Il portoit ſur ſon eſtomac une large emplattre cauſtique, par le moïen de laquelle il jettoit des ſoupirs, & pouſſoit des gemiſſemens, capables de fendre le cœur de ceux qui les entendoient[2].

Quelquefois, il ſe plaçoit au coin d’une ruë ; &, s’adreſſant à ceux, qui paſſoient, il diſoit à l’un, Je vous prie, mon bon Monſieur, favoriſez-moi d’un bon coup de poing dans les dents. A quelque autre, Mon cher Ami, oh ! je vous conjure, faites-moi la grace de me donner un vigoureux coup de pied dans le ventre. Madame, oſerois-je demander à votre

  1. Ce ſont les Sermons, dont quelquefois la Rhetorique eſt un mélange de chaleur, d’aigreur, & de douceur.
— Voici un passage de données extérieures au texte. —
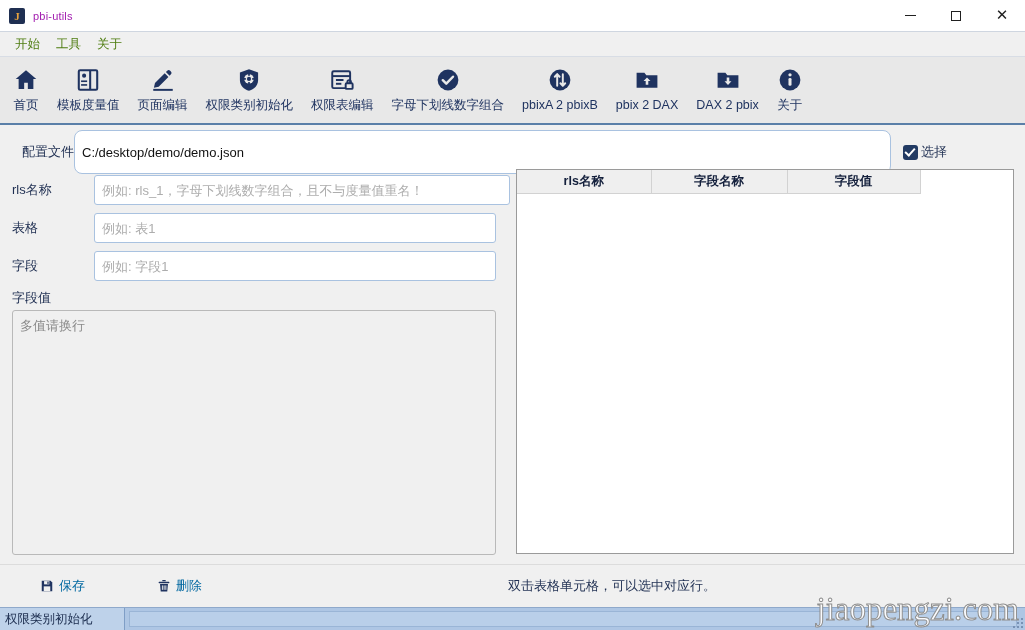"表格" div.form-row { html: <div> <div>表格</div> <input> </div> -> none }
  2. Tout le monde connoit les Soupirs & les Gemiſſemens continuels des Bigots. On diroit que ces gens-la prennent la vertu pour une diſpoſion étrangere de l’ame, qui lui donne la torture. Ce qui eſt très-faux, ſur-tout par raport à une Pieté avancée. Elle met l’ame dans ſon plus haut degré de perfection ; &, lui faiſant ſentir fortement l’excellence de la nature, elle doit la remplir de ſatisfaction & de joye : elle doit même répandre la tranquillité, & le contentement, dans tout l’exterieur.